L'essentiel des actes délictueux est effectué avec les cartes étrangères. Les affaires concernant les cartes marocaines sont des opérations effectuées par un proche du propriétaire sans autorisation. L'authentification 3D Secure sera généralisée avant la fin de l'année.

Le Maroc est très peu concerné par la fraude à la carte bancaire. Tel est en tout cas le constat sans détour que fait le Centre monétique interbancaire (CMI), qui refuse toutefois de communiquer les statistiques contrairement à son habitude. Rien non plus du côté de Bank Al-Maghrib. Tout au plus, le CMI se livre-t-il à quelques commentaires.

«On peut tout au plus parler de tentatives de fraude que de fraude réelle par Internet. Les tentatives qui réussissent à passer sont en effet très vite désamorcées par l’annulation des transactions», précise Ismaïl Bellali, DGA du CMI. Ce qui revient à dire que le site marchand sur lequel est passée la commande frauduleuse est alerté à temps pour ne pas livrer les marchandises ou pour empêcher au mauvais client de bénéficier du service. Les quelques cas recensés en 2012 concernent par exemple un jeune qui «emprunte» la carte de son père pour effectuer quelques achats, ou un conjoint qui utilise celle de son partenaire sans le «prévenir». Dans ces cas-là, la «victime pense évidemment tout de suite au pire et effectue réclamation sur réclamation à sa banque, au site marchand, au CMI, à Maroc Télécommerce, et même parfois à la police, mais dès que les choses commencent à devenir sérieuses, tout ce beau monde se réconcilie comme par magie», commente le DGA du CMI.

Les cartes étrangères sont les plus touchées

En 2011, le taux de fraude à la carte bancaire -tous types confondus- s’était établi à 0,07% du volume global des transactions, d’après les chiffres rendus publics à l’époque par le CMI.
Les cartes étrangères sont les plus touchées et certaines affaires rapidement élucidées. «Quelques arrestations ont bien eu lieu en 2012. Il s’agissait d’étrangers vivant au Maroc qui utilisaient des données de cartes étrangères dérobées pour acheter sur des sites marchands des articles informatiques ou électroniques facilement revendables.

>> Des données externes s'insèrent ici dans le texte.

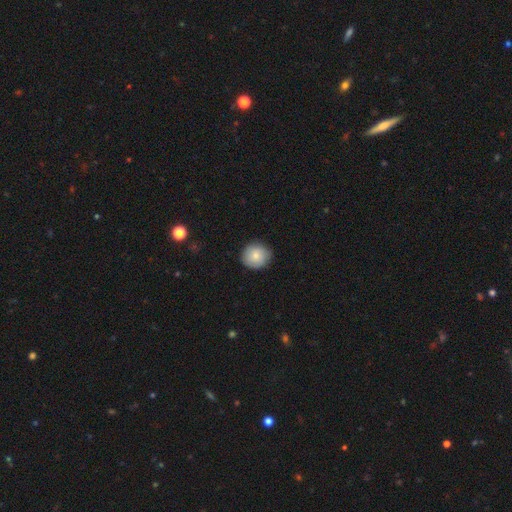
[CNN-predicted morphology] Smooth or featured? smooth (79%)
How rounded? round (88%)
Merging? none (86%)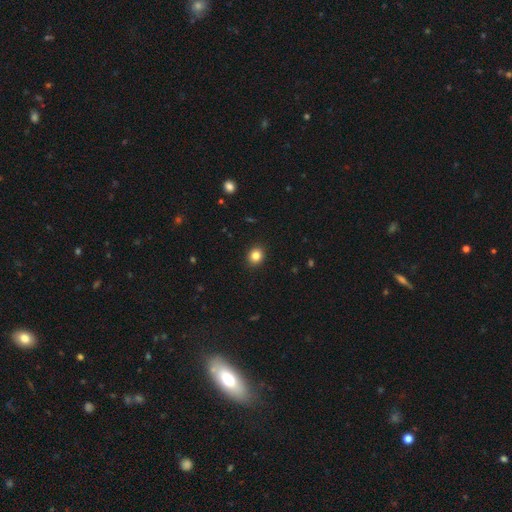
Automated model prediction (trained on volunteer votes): Smooth or featured?
  - smooth: 84% *
  - star or artifact: 11%
  - featured or disk: 5%
How rounded?
  - round: 74% *
  - in between: 25%
  - cigar-shaped: 1%
Merging?
  - none: 91% *
  - minor disturbance: 6%
  - major disturbance: 2%
  - merger: 1%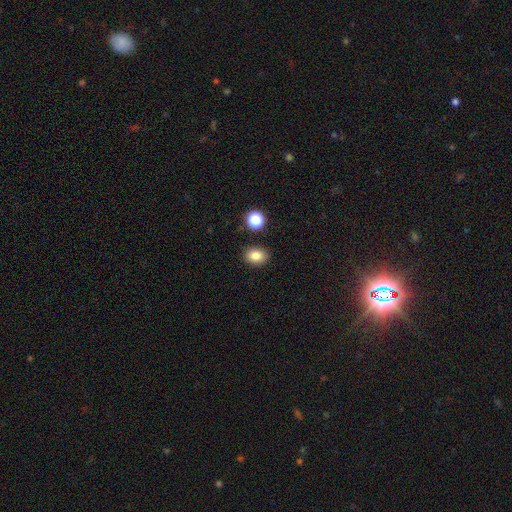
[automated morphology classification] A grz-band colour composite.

En début d’année, c’est un serveur d’un bar à Marrakech qui a été arrêté suite à l’utilisation des données des cartes bancaires des clients de l’établissement», explique M. Bellali. Même si les risques sont limités, les parties concernées préfèrent prendre les devants. «Le CMI, Maroc Télécommerce et les banques ont convenu de généraliser avant la fin de l’année l’authentification 3D Secure au moment du paiement en ligne.  La BCP et le Crédit du Maroc utilisent déjà ce système. Ce sera bientôt au tour du CIH, les autres banques suivront dans quelques semaines», assure M. Bellali. Avec cette technologie, le porteur de carte qui désire effectuer un paiement via internet sera invité à saisir un code confidentiel convenu avec sa banque, en plus des informations habituelles.